No process needs to wait for execution here, but everything > 2 starts queuing up processes.

  • Having a load of 1.5 in the last minute i would vote pretty normal.
  • Having a load of 1.2 in the 5 minutes would mean more then 50% load summed up for both cores; this seems high for me as 5 minutes is a long period. I guess 1 core was at 100% and the other at 20%.
  • 2.7 in the 10 minutes field ? wtf !!! I mean, if the last 5 min is 1.2, how high must have been the load in the previous 5 min interval to cause an average of 2.7 ? 4.2 ! Whow !

I can not tell what causes this load at your machine, but 4.2 in a 5 minute intervall for a 2 core box really is a heavy load for me.

2 Likes

Hi sru,

Thanks for the input.

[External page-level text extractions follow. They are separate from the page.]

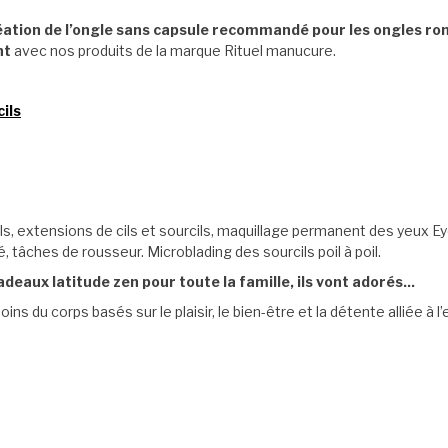
réation de l’ongle sans capsule recommandé pour les ongles ro
nt
avec nos produits de la marque Rituel manucure.
ils
s, extensions de cils et sourcils, maquillage permanent des yeux Eye
é, tâches de rousseur. Microblading des sourcils poil à poil.
eaux latitude zen pour toute la famille, ils vont adorés...
ins du corps basés sur le plaisir, le bien-être et la détente alliée à l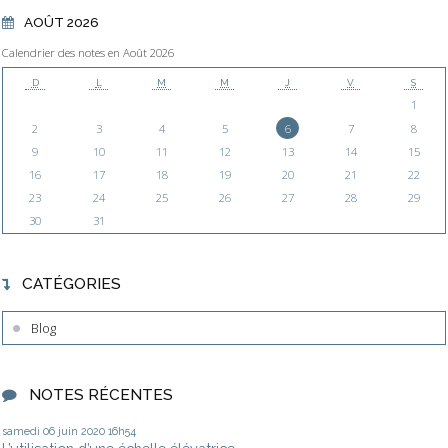
AOÛT 2026
Calendrier des notes en Août 2026
D
L
M
M
J
V
S
1
2
3
4
5
6
7
8
9
10
11
12
13
14
15
16
17
18
19
20
21
22
23
24
25
26
27
28
29
30
31
CATÉGORIES
Blog
NOTES RÉCENTES
samedi 06
juin 2020
16h54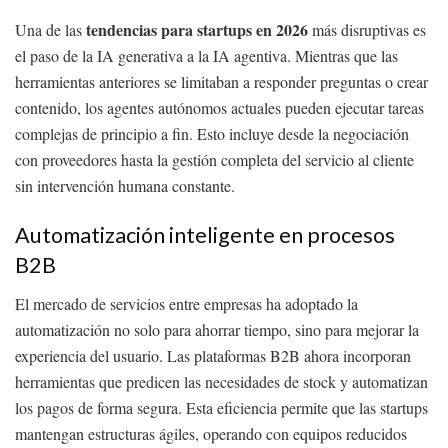
tendencias para startups en 2026
Una de las
más disruptivas es
el paso de la IA generativa a la IA agentiva. Mientras que las
herramientas anteriores se limitaban a responder preguntas o crear
contenido, los agentes autónomos actuales pueden ejecutar tareas
complejas de principio a fin. Esto incluye desde la negociación
con proveedores hasta la gestión completa del servicio al cliente
sin intervención humana constante.
Automatización inteligente en procesos
B2B
El mercado de servicios entre empresas ha adoptado la
automatización no solo para ahorrar tiempo, sino para mejorar la
experiencia del usuario. Las plataformas B2B ahora incorporan
herramientas que predicen las necesidades de stock y automatizan
los pagos de forma segura. Esta eficiencia permite que las startups
mantengan estructuras ágiles, operando con equipos reducidos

I wasn’t realizing that 2.7 was actually quite high in the 10 minutes field…

I think I have determined the root cause of the issue: one of the other virtual machines that lives on the same host as my Icinga satellite was acting up and hogging all of the CPU resources from the other VM’s and therefore causing Icinga to become overloaded like as shown , sending late check results. Rebooting the “problem” VM fixed the problem, and Icinga’s load averages seemed to balance out.

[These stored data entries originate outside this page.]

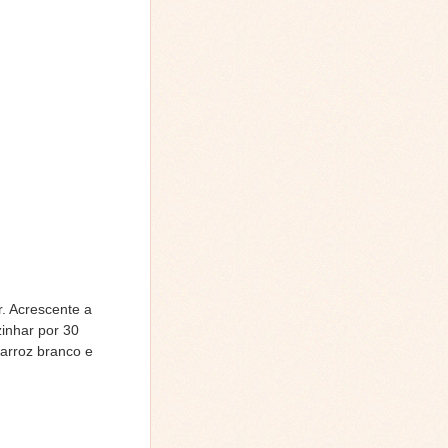
r. Acrescente a
zinhar por 30
 arroz branco e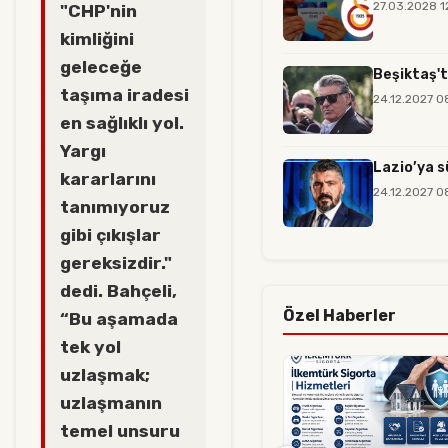
27.03.2028 1
"CHP'nin
kimliğini
geleceğe
Beşiktaş't
taşıma iradesi
24.12.2027 0
en sağlıklı yol.
Yargı
Lazio’ya s
kararlarını
24.12.2027 0
tanımıyoruz
gibi çıkışlar
gereksizdir."
dedi. Bahçeli,
Özel Haberler
“Bu aşamada
tek yol
uzlaşmak;
uzlaşmanın
temel unsuru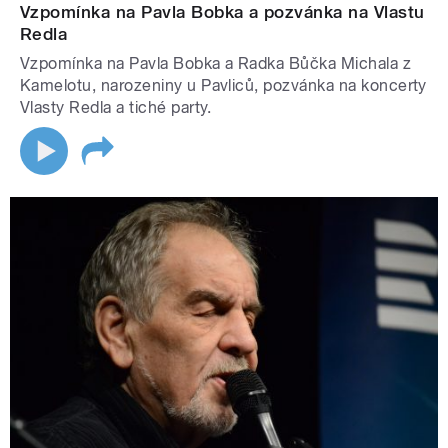
Vzpomínka na Pavla Bobka a pozvánka na Vlastu
Redla
Vzpomínka na Pavla Bobka a Radka Bůčka Michala z
Kamelotu, narozeniny u Pavliců, pozvánka na koncerty
Vlasty Redla a tiché party.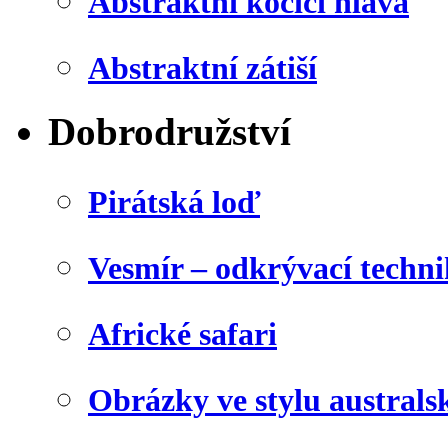
Abstraktní kočičí hlava
Abstraktní zátiší
Dobrodružství
Pirátská loď
Vesmír – odkrývací techn
Africké safari
Obrázky ve stylu australs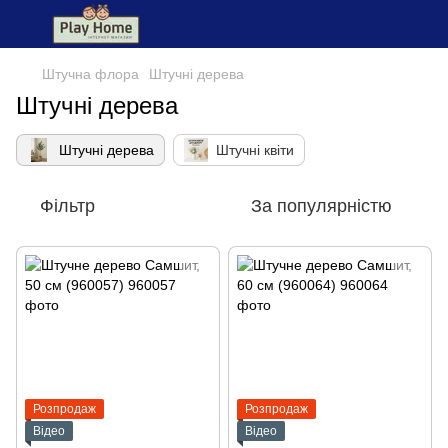
Штучна флора
Штучні дерева
Штучні дерева
Штучні дерева
Штучні квіти
Фільтр
За популярністю
Розпродаж
Розпродаж
Відео
Відео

Unfortunately… the problems don’t stop there. A couple weeks ago, our entire host chassis crashed and was down for two weeks because we weren’t able to get the correct parts for that long. I didn’t realize it until now, but the date and time for my Icinga satellite was actually off by two weeks (into the future!) because of this. Now, since we rebooted that “problem” VM that I mentioned earlier, checks were starting to come in again as normal. However, those checks were received to my master as results from March 2nd (two weeks from now).

Please, ask for clarification if needed because I’m unsure how to go about the problem I’m about to describe: I changed my date back to today (Feb 14) and now checks aren’t going through because the master thinks that the last check result was March 2nd and since my Icinga satellite is Feb 14th, it thinks that checks scheduled NOW are in the PAST because March 2 > Feb 14 and therefore Icinga sees no reason to update a check result received from the “past”. Note: I tested this interaction by setting the date to March 3, and check results starting going through again, so this theory seems to be correct.

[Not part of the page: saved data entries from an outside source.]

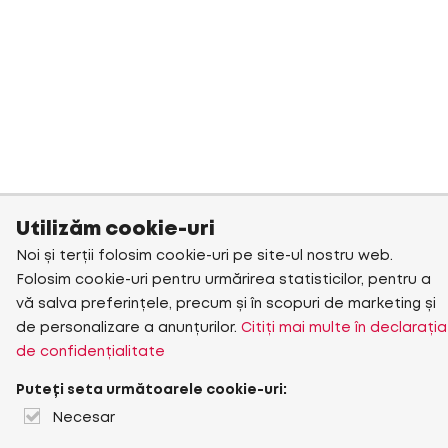
Utilizăm cookie-uri
Noi și terții folosim cookie-uri pe site-ul nostru web.
Folosim cookie-uri pentru urmărirea statisticilor, pentru a
vă salva preferințele, precum și în scopuri de marketing și
de personalizare a anunțurilor.
Citiți mai multe în declarația
de confidențialitate
Puteți seta următoarele cookie-uri:
Necesar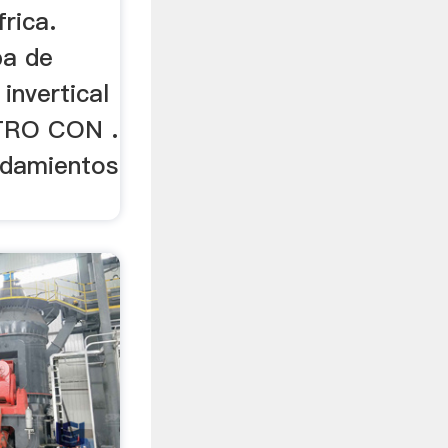
rica.
pa de
 invertical
TRO CON .
odamientos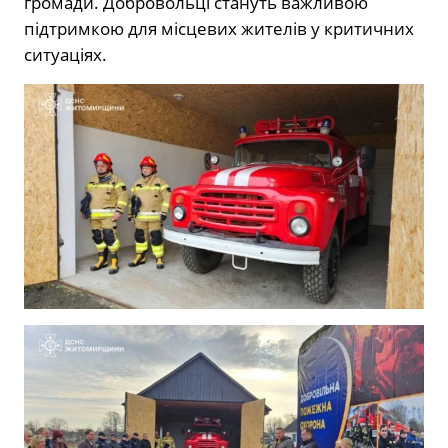
громади. Добровольці стануть важливою
підтримкою для місцевих жителів у критичних
ситуаціях.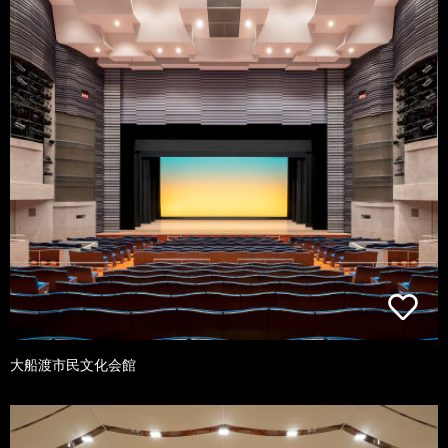
大船渡市民文化会館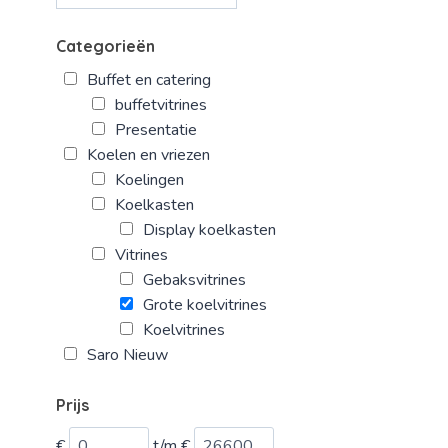
Categorieën
Buffet en catering
buffetvitrines
Presentatie
Koelen en vriezen
Koelingen
Koelkasten
Display koelkasten
Vitrines
Gebaksvitrines
Grote koelvitrines
Koelvitrines
Saro Nieuw
Prijs
€
t/m
€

Possible solutions that I’ve thought of are to 1) roll back the satellite and master to yesterday and try to set the date to Feb 14 before any checks go through (backup wasn’t taken of master ever) or 2) try to delete the entries from the MySQL and InfluxDB databases for all dates after Feb 14, but I’m unsure as to specifically what tables to delete from. 3) Rebuild the master and satellite (save configs and just rebuild the virtual machines, redeploy configs on fresh VM’s or 4) (kind of ridiculously) Wait until March 2nd for satellite checks to catch back up.

Does anyone have anything else they can think of that I could do? Or could anyone guide me through the deletion process from the databases? This seems to be the most feasible option currently.

Thanks so much.

P.S.
When the checks started going through again, I read these load averages from htop:
insane

Insane!

perhaps

will help you ?

1 Like

Great, thanks @sru!

This solution worked. I ran the commands as follows (from @sru’s solution) :

show databases;
use icinga; # adjust that !
delete from icinga_hoststatus where last_check > now();
delete from icinga_servicestatus where last_check > now();

and also rm /var/lib/icinga2/icinga2.state from both the satellite and master instances and everything started working fine.

This also pointed out a different problem I didn’t know about with time synchronization in a distributed monitoring set up, which I also fixed by synchronizing each server to an NTP server.

Thanks everyone!

note: I’ll mark this post as the solution since it includes the steps to remediate, but all credit goes to sru!